Furthermore, topically applied FR agents ((i) above) are generally not as durable as those which are incorporated into the fabric during the extrusion of the fiber ((ii) above).

Thus, the topically applied FR agent ((i) above) may be washed off during the laundry cycle, and in these cases the expensive and burdensome dry cleaning of the textile has to be used.

The use of aromatic bromines as flame retardants for textiles, however, suffers major disadvantages including, for example, high bromine content demand, high dry add-on and / or binder demand, and a need to add compounds which enhance the flame retardancy.

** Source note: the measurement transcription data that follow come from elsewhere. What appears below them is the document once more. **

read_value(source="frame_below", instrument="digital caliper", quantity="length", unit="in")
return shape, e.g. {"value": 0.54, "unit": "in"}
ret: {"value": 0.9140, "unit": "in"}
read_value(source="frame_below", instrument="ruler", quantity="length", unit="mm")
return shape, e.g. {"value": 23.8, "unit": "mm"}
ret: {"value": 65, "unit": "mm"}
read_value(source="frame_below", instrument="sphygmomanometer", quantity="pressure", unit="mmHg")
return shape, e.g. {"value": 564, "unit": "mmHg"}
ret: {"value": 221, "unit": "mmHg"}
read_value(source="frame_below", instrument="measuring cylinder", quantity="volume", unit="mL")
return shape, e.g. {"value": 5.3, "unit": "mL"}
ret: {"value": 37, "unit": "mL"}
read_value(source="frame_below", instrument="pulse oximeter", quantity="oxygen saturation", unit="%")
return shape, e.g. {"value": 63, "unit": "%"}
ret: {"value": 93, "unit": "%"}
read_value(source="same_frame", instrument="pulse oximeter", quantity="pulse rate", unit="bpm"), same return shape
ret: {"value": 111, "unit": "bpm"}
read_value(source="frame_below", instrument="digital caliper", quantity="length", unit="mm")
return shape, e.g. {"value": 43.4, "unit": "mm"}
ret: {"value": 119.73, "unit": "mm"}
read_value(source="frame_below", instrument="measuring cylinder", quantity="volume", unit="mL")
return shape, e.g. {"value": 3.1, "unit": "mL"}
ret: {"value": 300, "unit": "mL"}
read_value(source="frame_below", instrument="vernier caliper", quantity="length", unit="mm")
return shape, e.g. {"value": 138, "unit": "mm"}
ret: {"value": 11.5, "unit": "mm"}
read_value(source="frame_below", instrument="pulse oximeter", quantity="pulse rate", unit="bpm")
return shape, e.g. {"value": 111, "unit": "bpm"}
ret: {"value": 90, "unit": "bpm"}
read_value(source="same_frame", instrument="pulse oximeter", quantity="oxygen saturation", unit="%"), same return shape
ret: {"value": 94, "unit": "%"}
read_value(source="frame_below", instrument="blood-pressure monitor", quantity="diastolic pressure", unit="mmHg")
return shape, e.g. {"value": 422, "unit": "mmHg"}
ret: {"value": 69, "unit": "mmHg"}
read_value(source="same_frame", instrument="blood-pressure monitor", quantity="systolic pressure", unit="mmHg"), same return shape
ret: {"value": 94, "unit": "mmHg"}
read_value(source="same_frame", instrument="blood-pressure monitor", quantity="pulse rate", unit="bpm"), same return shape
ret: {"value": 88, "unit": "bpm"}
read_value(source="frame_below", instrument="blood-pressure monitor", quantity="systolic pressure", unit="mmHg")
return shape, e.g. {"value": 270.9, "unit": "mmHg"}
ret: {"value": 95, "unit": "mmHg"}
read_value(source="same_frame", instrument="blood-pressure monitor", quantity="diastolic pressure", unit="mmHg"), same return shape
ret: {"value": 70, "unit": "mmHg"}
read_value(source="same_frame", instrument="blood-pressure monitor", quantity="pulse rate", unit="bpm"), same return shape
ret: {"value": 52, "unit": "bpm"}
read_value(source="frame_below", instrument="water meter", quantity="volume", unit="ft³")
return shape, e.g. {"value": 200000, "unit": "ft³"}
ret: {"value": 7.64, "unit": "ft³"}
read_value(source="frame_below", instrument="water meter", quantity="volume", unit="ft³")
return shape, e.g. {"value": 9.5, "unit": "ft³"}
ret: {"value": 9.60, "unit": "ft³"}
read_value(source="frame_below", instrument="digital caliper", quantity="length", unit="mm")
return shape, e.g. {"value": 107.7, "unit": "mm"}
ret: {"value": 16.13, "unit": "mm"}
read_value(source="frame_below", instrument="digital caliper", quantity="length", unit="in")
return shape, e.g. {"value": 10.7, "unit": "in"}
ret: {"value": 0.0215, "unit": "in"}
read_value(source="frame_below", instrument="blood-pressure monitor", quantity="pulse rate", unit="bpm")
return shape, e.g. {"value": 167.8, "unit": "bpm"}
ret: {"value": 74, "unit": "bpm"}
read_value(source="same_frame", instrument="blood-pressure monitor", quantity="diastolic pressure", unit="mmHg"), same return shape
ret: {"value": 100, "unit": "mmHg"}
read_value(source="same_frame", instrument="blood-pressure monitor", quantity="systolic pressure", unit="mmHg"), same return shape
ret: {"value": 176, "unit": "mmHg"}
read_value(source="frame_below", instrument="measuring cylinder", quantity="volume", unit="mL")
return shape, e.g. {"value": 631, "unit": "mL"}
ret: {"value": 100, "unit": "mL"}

It is extremely undesirable to apply on a textile a flame retardant formulation in large amounts (also termed “high add-on”) since high additive concentrations on the dry fabric results in inferior fabric properties, as well as increased cost of production.

In addition, application of the noted flame retardants on fabrics may result in streak marks on dark fabrics, excessive dripping during combustion of thermoplastic fibers, relatively high level of smoldering and a general instability of the flame retardant dispersion which may prevent a uniform application thereof on the fabric.

Most of these drawbacks are inherent to the aromatic bromine compounds currently in use.

But both ammonium polyphosphate and melamine polyphosphate are difficult to mill to average particle sizes of less than 50 microns, and even more difficult to mill to average particle sizes of less that 20 microns.